I covered the greenhouse in early January but I didn't get around to connecting my rocket mass heater and solar heaters. Last year I was worried about either exhaust leaks or melting things in the case of the rocket mass heater or pumping cold air into the greenhouse during overcast days in the case of the solar heater. I eventually figured out how to overcome these difficulties. But 24 hours isn't enough time to do everything I want to accomplish in a day. As a result, my lovely heaters haven't been in use this winter. When I say "No Heaters and the Fish are Still Alive," I mean there has been no supplemental heat at all this entire winter.

And yet the fish (goldfish, bluegill) have survived.

I had a scare while we were fixing dinner for Chinese New Year. My son-in-law mentioned the green onions in the dishes were from the garden. Since I hadn't been to the garden that day, I asked about my goldfish. The goldfish live in the sump tank, and the sump tank water levels had gotten low that week.

He said, "I didn't see any goldfish. But the water is only a quarter inch deep in that tank."

I was sure the fish were dead. But when I got a chance to go out and inspect, I saw that the sump tank, though nearly empty, still had a couple of inches in the bottom. The pump is elevated on a pad so it stops pumping water when the level drops that low. The three goldfish were still in there, alive and well though cold.

In the same vein, I've worried about the bluegill. During cold snaps, I've gone for days and even weeks without visiting the greenhouse, much less feeding the fish. Whenever that happens, I begin to worry that I've got a tank full of cold water filled with dead fish. I'm just hard-wired to think an animal has to eat every day. Intellectually I know it's actually more harmful to feed fish when the water is nearly freezing. But the anxiety monster grows until I get a chance to go out and lift the lid of the tank. So far I've not had a single bluegill die.

I did lose my single surviving minnow, a fathead minnow or toughie (tuffie) as they are sometimes called. However, these minnows are only supposed to have a lifespan of 14 months. It's rather astounding that this solitary fish had managed to survive for at least 22 months after I bought him. If I thought my toughie had died of disease, I would have disposed of him outside the garden. Old age, however, isn't a communicable disease.Since the water was near freezing, I slid him into the bluegill tank, where one of the fish made a quick meal of my toughie's mortal remains.

Though nighttime temperatures will continue to drop below freezing, the weather should warm from here on out, on average. More importantly, the days will become increasingly warm, and the longer days will begin pumping heat energy into the greenhouse, to the point that I may have to start lifting the side walls by April or May.

Average highs, lows, and rainfall


  1. Meg,

    I live in Northern Virginia too.
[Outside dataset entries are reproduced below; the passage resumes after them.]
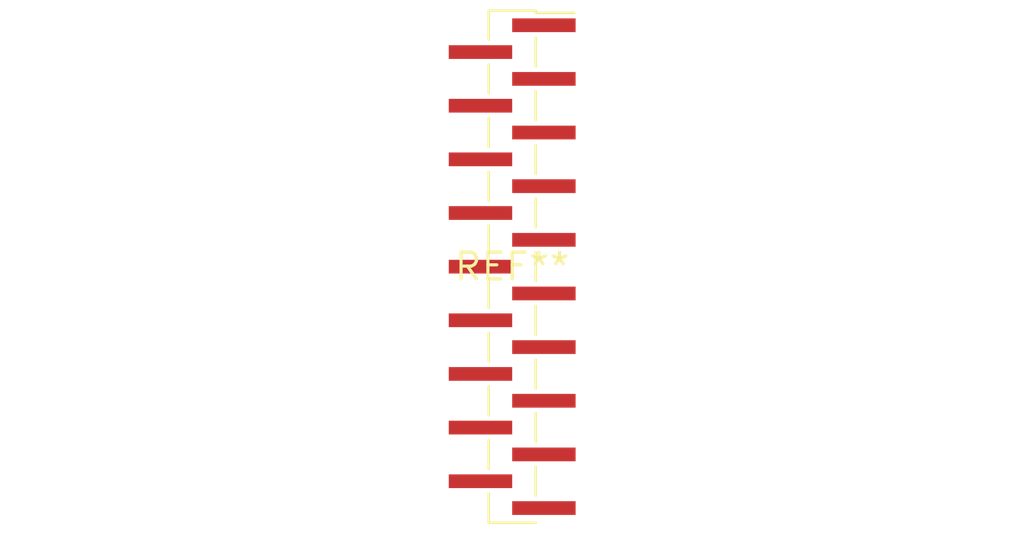
<source format=kicad_pcb>
(kicad_pcb (version 20240108) (generator pcbnew)

  (general
    (thickness 1.6)
  )

  (paper "A4")
  (layers
    (0 "F.Cu" signal)
    (31 "B.Cu" signal)
    (32 "B.Adhes" user "B.Adhesive")
    (33 "F.Adhes" user "F.Adhesive")
    (34 "B.Paste" user)
    (35 "F.Paste" user)
    (36 "B.SilkS" user "B.Silkscreen")
    (37 "F.SilkS" user "F.Silkscreen")
    (38 "B.Mask" user)
    (39 "F.Mask" user)
    (40 "Dwgs.User" user "User.Drawings")
    (41 "Cmts.User" user "User.Comments")
    (42 "Eco1.User" user "User.Eco1")
    (43 "Eco2.User" user "User.Eco2")
    (44 "Edge.Cuts" user)
    (45 "Margin" user)
    (46 "B.CrtYd" user "B.Courtyard")
    (47 "F.CrtYd" user "F.Courtyard")
    (48 "B.Fab" user)
    (49 "F.Fab" user)
    (50 "User.1" user)
    (51 "User.2" user)
    (52 "User.3" user)
    (53 "User.4" user)
    (54 "User.5" user)
    (55 "User.6" user)
    (56 "User.7" user)
    (57 "User.8" user)
    (58 "User.9" user)
  )

  (setup
    (pad_to_mask_clearance 0)
    (pcbplotparams
      (layerselection 0x00010fc_ffffffff)
      (plot_on_all_layers_selection 0x0000000_00000000)
      (disableapertmacros false)
      (usegerberextensions false)
      (usegerberattributes false)
      (usegerberadvancedattributes false)
      (creategerberjobfile false)
      (dashed_line_dash_ratio 12.000000)
      (dashed_line_gap_ratio 3.000000)
      (svgprecision 4)
      (plotframeref false)
      (viasonmask false)
      (mode 1)
      (useauxorigin false)
      (hpglpennumber 1)
      (hpglpenspeed 20)
      (hpglpendiameter 15.000000)
      (dxfpolygonmode false)
      (dxfimperialunits false)
      (dxfusepcbnewfont false)
      (psnegative false)
      (psa4output false)
      (plotreference false)
      (plotvalue false)
      (plotinvisibletext false)
      (sketchpadsonfab false)
      (subtractmaskfromsilk false)
      (outputformat 1)
      (mirror false)
      (drillshape 1)
      (scaleselection 1)
      (outputdirectory "")
    )
  )

  (net 0 "")

  (footprint "PinHeader_1x19_P1.27mm_Vertical_SMD_Pin1Right" (layer "F.Cu") (at 0 0))

)

</source>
I'm thinking about building a green house for aquaponics. I would prefer not to heat it. Blue gill seem like a good choice for this area. What was the water temperature in the Winter? Did the plants grow slowly or die? Finally, is it better to have the tank above ground or below ground.


    1. Hi John,

      I'm sure there were times when my still-liquid water was at 32 degrees, based on the lacy surface ice that formed at the edges. In early February I installed an analog quick-read thermometer in my tank, and it read 38-40 degrees consistently despite crazy-frigid nights. In the past week, the water temperature has climbed to roughly 45 degrees.

      I have utility cables running along the side of my yard that isn't covered with pavers, so my sump is only buried 6 inches deep (leaving 18 inches above ground). My fish tank is entirely above ground. If you can bury your tank, you will benefit from the thermal stability of the ground. However, burying your tank makes some things harder to do (like draining the tank for maintenance or catching fish...).